Взгляд ее упал на Аэлин. И в нем не было ни просьбы, ни приказа. Было лишь... признание. Передача эстафеты. Молчаливое благословение на то, чтобы нести бремя, которое она сама более не могла нести.

И тогда Эльта улыбнулась. Слабо, едва заметно. Это была не улыбка счастья или печали. Это была улыбка ученого, нашедшего решение задачи, над которой он бился всю жизнь.

Ее последняя мысль не была о мести. Не о потерянной любви.
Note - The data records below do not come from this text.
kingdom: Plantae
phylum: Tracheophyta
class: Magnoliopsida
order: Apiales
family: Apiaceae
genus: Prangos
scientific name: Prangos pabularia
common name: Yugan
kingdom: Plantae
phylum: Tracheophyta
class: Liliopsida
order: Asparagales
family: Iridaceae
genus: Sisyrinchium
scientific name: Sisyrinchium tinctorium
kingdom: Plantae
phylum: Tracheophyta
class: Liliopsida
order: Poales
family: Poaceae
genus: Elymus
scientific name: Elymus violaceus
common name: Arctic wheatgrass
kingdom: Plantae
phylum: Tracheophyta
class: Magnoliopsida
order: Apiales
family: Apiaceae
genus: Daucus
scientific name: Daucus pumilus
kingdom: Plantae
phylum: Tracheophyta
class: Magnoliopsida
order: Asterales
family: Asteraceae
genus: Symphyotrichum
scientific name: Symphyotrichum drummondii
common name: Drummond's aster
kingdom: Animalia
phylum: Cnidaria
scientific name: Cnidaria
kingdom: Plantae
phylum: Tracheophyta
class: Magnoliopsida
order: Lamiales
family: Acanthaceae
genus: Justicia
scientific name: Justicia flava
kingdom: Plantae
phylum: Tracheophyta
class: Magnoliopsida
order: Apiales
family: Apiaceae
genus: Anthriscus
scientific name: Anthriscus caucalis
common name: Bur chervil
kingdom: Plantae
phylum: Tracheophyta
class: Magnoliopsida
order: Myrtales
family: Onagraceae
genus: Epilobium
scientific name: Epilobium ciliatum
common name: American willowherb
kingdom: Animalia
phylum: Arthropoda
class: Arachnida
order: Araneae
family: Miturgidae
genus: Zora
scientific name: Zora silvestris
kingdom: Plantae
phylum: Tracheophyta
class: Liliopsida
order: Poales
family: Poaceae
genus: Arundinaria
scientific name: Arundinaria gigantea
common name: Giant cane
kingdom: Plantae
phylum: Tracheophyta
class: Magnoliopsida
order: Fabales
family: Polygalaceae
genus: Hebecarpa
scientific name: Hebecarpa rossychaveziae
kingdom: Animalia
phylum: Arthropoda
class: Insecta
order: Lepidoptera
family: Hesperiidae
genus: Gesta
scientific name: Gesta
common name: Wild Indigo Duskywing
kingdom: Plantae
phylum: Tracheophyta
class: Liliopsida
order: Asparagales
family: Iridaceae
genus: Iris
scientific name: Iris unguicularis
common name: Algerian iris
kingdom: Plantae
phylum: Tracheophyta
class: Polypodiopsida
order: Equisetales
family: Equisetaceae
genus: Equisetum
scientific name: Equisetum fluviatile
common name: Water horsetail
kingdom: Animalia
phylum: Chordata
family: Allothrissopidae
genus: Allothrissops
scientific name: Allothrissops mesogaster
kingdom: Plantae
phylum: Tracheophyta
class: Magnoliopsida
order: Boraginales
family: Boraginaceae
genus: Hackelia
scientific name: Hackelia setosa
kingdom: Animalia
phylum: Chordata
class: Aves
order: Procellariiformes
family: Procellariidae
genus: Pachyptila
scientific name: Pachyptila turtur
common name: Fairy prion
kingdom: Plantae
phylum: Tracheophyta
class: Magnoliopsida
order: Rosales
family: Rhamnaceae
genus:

Не о сломленной гордости.

Она была о завершенной формуле.

...переменная «Я»... обнулена... интеграция в базу... параметры стабильны... система автономна... цикл вечен...

Ее физическое тело не рухнуло. Оно просто перестало быть плотным. Контуры его расплылись, стали прозрачными, как утренний туман, и затем окончательно растворились в воздухе. От Эльты не осталось ни праха, ни пепла. Лишь легкое, едва уловимое мерцание в самом центре обсерватории, похожее на тепловую дымку над раскаленным камнем.

И в тот же миг Щит над фортом, который уже начал дрожать и мерцать, внезапно обрел новую, невероятную прочность. Он не просто стабилизировался. Он стал частью ландшафта. Не магическим барьером, а непреложным законом природы этой локации. Воздух внутри него стал кристально чист, звуки – приглушенными и ясными. Демоны, яростно бьющиеся о невидимую стену, внезапно отшатнулись, обескураженные – их инстинкты больше не регистрировали здесь источник энергии, который можно поглотить. Они упирались в факт. В аксиому.

Аэлин стояла одна в центре пустой комнаты. Воздух все еще вибрировал от только что случившегося акта абсолютной воли. На полу, где секунду назад стояла Эльта, лежал лишь ее плащ – безжизненный, пустой.